'''

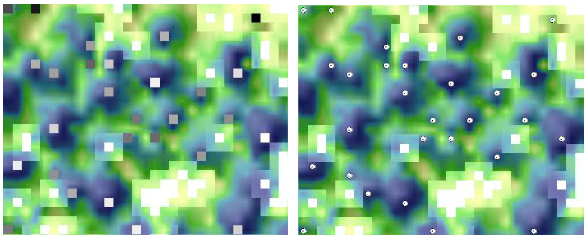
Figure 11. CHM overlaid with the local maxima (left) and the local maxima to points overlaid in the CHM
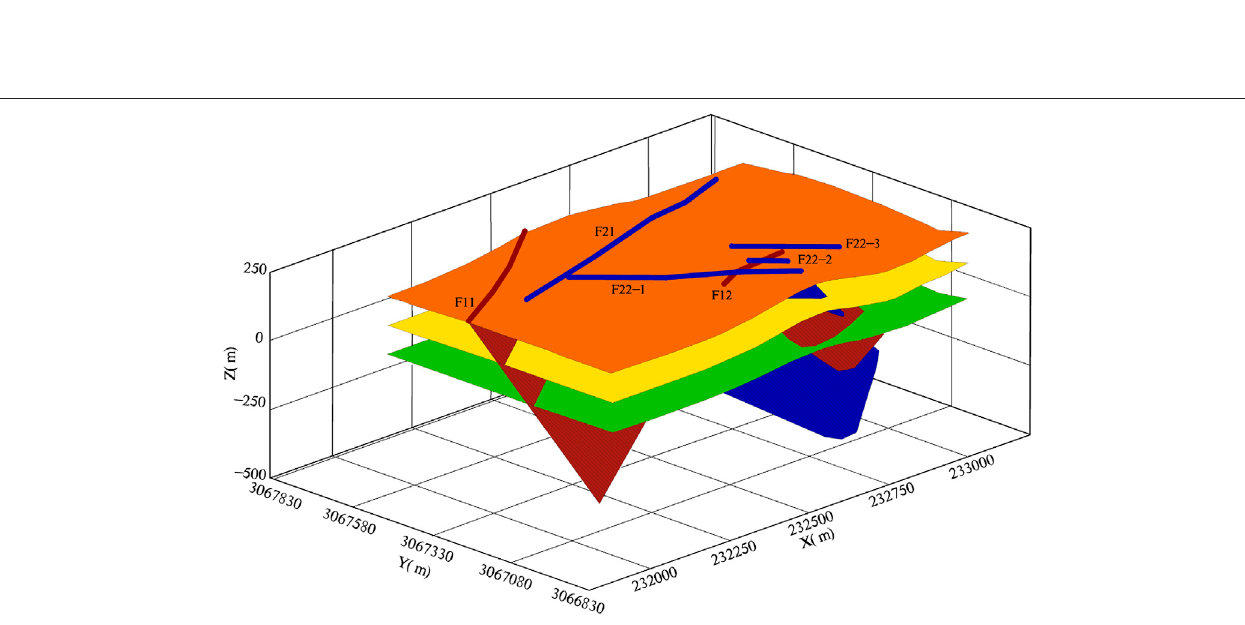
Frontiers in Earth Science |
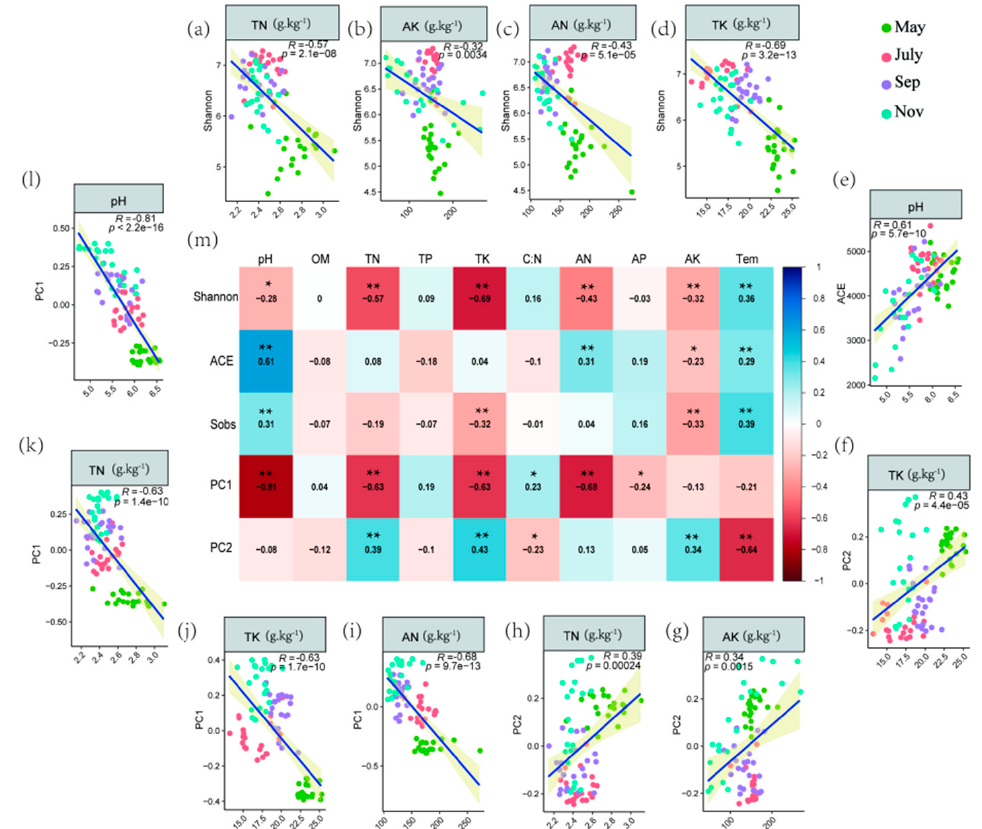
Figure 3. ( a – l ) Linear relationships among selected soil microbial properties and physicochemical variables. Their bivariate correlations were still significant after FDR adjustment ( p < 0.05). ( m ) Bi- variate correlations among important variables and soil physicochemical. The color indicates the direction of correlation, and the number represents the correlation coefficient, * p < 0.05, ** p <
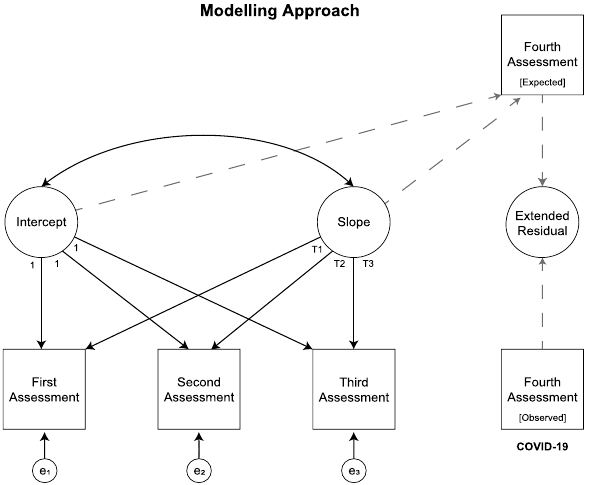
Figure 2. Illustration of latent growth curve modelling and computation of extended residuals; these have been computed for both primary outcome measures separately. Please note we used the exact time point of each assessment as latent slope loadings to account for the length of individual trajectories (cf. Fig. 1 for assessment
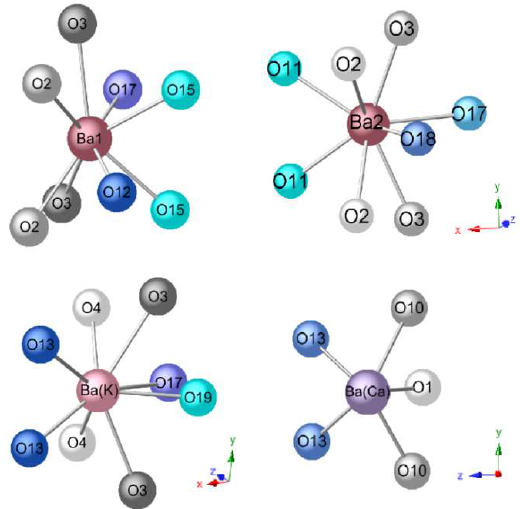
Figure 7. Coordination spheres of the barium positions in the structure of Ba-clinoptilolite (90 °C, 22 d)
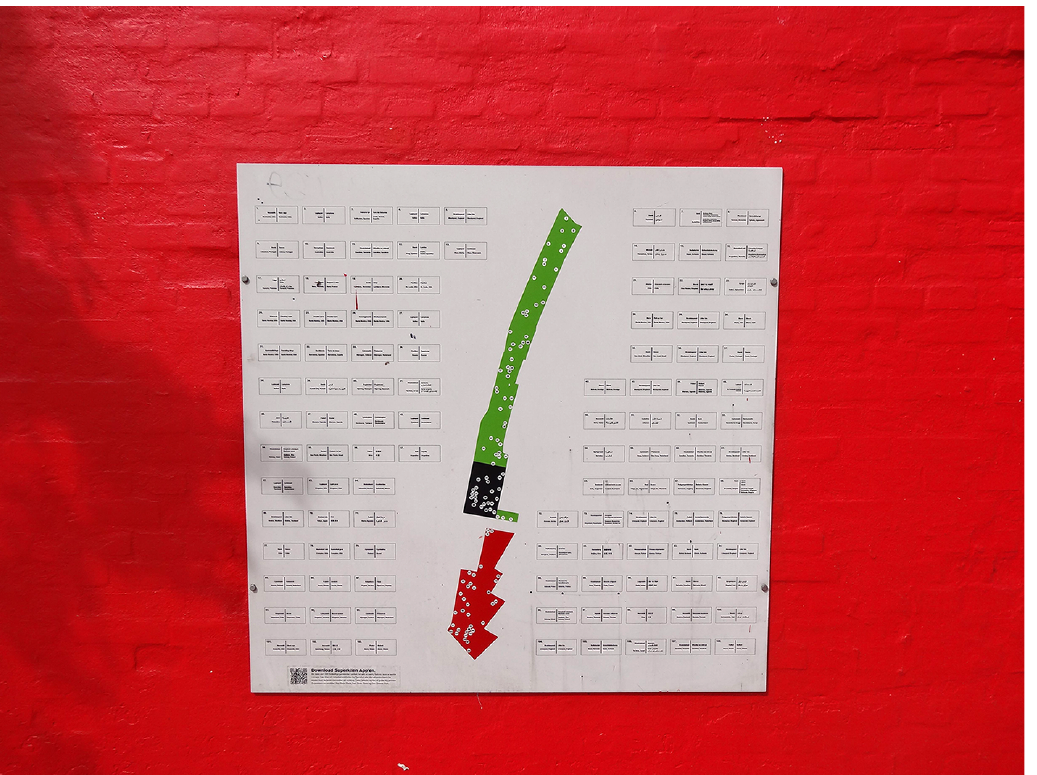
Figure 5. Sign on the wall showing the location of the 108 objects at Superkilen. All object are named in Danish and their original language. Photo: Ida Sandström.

'''

* **Exercise objective**
Copy the entries above exactly from the line with "Figure 3. ( a" down to their last line, both ends included. Do not copy any pictures.

* **Your solution**
Figure 3. ( a – l ) Linear relationships among selected soil microbial properties and physicochemical variables. Their bivariate correlations were still significant after FDR adjustment ( p < 0.05). ( m ) Bi- variate correlations among important variables and soil physicochemical. The color indicates the direction of correlation, and the number represents the correlation coefficient, * p < 0.05, ** p <
Figure 2. Illustration of latent growth curve modelling and computation of extended residuals; these have been computed for both primary outcome measures separately. Please note we used the exact time point of each assessment as latent slope loadings to account for the length of individual trajectories (cf. Fig. 1 for assessment
Figure 7. Coordination spheres of the barium positions in the structure of Ba-clinoptilolite (90 °C, 22 d)
Figure 5. Sign on the wall showing the location of the 108 objects at Superkilen. All object are named in Danish and their original language. Photo: Ida Sandström.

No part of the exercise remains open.